Rogers Stirk Harbour + Partners, Grimshaw, Farrells, and dRMM are among the leading British architects who have contributed designs for a competition aimed at finding solutions to London's housing crisis.
The 100 designs form a longlist for an international design competition 0rganised by think-tank New London Architecture (NLA), that attracted submissions from 16 countries.
Ranging from modular housing to the development of brownfield sites, parasitic architecture and student-style accommodation, each of the schemes aims to provide London with some of the 440,000 new homes needed to extract the capital from its current housing crisis.
While most of the 100 longlisted entries are conceptual, among them is the just-completed Y:Cube by British firm Rogers Stirk Harbour and Partners, a prefabricated housing system costing £30,000-per-unit.
The pilot scheme, developed with British charity YMCA to provide housing for homeless people, opened in south London last week and there are plans to roll out the programme across the UK.
"We've been failing to build enough housing," said Richard Rogers at the opening of the south London development.
"We need to let local authorities build more, to make the most of their land, create the communities that we need and put value back into building more affordable social housing."
Other ideas on the NLA's list include a trio of concepts for floating housing on London's waterways by Mae Architects, dRMM and Baca Architects – designers of the UK's first "amphibious house".
In an article for Dezeen, NLA founder Peter Murray said that London was lacking innovative housing ideas on a par with those developed during the 1960s and 70s.
"The large residential developers deliver standard products in towers or mansion blocks of contemporary design; even the Athlete's Village for the Olympics was a half-hearted simulacrum of the Barcelona grid," said Murray.
"Land and housing prices are such that young professionals are finding it a struggle to live in the capital while those at the bottom of the housing ladder are being forced out of the city altogether," he added.
"We hope to put the spotlight on new thinking by designers, architects and economists who have the potential of making real contributions to this seemingly intractable problem."
RCA graduate Guy Rochez has proposed rooftop dwellings for the capital's exclusive Mayfair district for his entry to the NLA's competition. A similarly parasitic scheme, developed by James Christian for last year's Designers in Residence at London's Design Museum, aims to make use of disused carparks and edge-land and also made the shortlist.
London architecture firm Farrells and Buro Happold engineers presented a proposal to construct low-level bridges over the River Thames in east London to provide 50,000 more homes in the city, as well as additional pedestrian and cycle crossings.
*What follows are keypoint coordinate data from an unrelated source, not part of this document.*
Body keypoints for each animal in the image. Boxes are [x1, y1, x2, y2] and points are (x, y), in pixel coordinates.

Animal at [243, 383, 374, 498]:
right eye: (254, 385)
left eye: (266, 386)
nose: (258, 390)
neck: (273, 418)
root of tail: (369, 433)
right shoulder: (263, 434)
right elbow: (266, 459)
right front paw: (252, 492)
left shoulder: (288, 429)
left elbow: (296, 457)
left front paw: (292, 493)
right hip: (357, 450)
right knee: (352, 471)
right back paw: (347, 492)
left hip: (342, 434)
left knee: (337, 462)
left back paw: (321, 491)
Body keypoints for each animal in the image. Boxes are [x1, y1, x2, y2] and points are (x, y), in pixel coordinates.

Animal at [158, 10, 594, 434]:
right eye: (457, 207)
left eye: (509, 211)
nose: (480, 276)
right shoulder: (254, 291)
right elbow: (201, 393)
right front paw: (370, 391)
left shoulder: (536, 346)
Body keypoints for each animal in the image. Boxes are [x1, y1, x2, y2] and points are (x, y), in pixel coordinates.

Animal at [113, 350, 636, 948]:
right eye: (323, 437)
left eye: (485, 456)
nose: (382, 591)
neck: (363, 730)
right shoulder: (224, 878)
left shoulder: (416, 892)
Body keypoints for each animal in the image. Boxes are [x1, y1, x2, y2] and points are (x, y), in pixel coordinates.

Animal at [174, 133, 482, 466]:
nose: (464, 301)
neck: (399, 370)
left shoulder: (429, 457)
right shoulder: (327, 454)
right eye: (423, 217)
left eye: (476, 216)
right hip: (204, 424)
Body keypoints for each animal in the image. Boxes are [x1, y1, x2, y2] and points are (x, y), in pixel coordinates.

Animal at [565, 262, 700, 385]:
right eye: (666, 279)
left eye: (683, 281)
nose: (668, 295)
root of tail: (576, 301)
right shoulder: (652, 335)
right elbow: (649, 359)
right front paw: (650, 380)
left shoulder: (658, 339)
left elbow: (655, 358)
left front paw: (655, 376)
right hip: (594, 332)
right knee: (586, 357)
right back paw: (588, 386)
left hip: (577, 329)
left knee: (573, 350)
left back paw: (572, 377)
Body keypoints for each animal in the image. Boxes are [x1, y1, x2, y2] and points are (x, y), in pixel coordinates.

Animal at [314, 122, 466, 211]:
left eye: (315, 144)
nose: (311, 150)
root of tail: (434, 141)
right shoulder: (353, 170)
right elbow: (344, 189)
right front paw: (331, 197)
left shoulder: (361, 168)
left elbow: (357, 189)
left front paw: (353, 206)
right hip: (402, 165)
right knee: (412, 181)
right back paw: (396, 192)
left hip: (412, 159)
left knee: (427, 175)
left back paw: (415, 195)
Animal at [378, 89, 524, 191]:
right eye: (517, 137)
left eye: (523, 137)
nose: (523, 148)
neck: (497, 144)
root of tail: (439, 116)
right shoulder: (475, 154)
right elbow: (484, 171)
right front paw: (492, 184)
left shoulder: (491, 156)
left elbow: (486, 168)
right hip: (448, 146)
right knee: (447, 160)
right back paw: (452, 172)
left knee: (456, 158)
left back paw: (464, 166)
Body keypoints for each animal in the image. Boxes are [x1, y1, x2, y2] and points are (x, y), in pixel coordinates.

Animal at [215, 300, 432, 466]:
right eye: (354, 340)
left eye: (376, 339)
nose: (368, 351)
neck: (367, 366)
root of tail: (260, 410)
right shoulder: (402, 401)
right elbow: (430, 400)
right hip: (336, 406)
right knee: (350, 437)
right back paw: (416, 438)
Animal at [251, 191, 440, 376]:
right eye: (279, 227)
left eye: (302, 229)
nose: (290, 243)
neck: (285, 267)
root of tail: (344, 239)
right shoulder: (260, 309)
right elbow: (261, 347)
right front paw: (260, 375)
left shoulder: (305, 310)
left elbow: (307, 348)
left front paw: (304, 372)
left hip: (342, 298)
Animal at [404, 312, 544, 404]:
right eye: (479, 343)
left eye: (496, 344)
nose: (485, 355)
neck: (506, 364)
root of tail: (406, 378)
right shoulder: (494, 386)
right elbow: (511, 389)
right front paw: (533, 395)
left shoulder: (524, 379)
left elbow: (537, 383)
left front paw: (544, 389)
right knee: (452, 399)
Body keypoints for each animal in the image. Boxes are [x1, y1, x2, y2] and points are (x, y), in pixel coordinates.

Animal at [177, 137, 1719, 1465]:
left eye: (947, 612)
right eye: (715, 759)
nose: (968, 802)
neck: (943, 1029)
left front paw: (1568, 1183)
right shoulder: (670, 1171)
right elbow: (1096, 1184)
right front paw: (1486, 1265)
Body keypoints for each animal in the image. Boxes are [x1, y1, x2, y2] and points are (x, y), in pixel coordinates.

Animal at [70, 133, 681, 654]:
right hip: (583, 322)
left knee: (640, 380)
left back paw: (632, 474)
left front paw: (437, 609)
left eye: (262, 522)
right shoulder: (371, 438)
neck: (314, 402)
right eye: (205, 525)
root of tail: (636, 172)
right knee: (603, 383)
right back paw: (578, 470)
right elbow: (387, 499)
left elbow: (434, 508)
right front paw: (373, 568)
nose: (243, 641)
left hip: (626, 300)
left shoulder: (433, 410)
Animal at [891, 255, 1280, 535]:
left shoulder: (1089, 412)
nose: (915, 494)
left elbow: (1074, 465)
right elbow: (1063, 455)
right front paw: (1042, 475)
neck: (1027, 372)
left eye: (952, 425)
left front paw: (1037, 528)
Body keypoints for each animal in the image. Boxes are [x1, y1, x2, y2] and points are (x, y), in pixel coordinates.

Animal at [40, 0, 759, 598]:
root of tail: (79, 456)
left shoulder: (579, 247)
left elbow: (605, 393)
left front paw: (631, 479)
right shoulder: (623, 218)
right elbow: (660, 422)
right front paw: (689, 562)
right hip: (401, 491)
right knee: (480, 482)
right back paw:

"The shortlist presents a selection of radical ideas from living on the Thames to the creation of a new mega-city," said a statement from the NLA.
"As London debates where to house a growing population, a number of ideas examine how we can increase densities in town centres, around stations, and in the suburbs."
A planning process called Right to Replace was submitted by WikiHouse Foundation co-founder Alastair Parvin and Adam Towle from the Greater London Authoritys Regeneration Team.
The premise of the scheme is to give owners of suburban housing the right to demolish their homes and replace them with more energy-efficient dwellings on the condition that half their existing plot was left vacant to accommodate new housing.
Developer GL Hearn has proposed the construction of a new Mega-city further afield on disused land around London's M25 motorway, while NBBJ drew up plans to replace parts of the city's road network with rows of new housing. The firm also recently unveiled plans to replace London Underground's Circle Line with a 17-mile-long travelator.
Ten shortlisted ideas will be announced in October and invited to participate in a Greater London Authority working group to explore how their ideas could be developed to deliver future housing for the capital.
In a recent interview with Dezeen, interior designer and TV presenter Naomi Cleaver suggested that student-style accommodation for young professionals could be one solution for London's housing problems, prompting a heated debate among Dezeen readers.
"It's between student accommodation and a hotel," Cleaver said. "It solves a number of problems. It's safe and well-designed accommodation at an affordable price, but for rent rather than purchase."
"My perception is that young people are not as absorbed by the need to own property as people of my age. That's a very interesting cultural shift and more of a European perspective," she added.
The 100 projects on the NLA's list will be on show at The Building Centre in London from 15 October to 17 December 2015.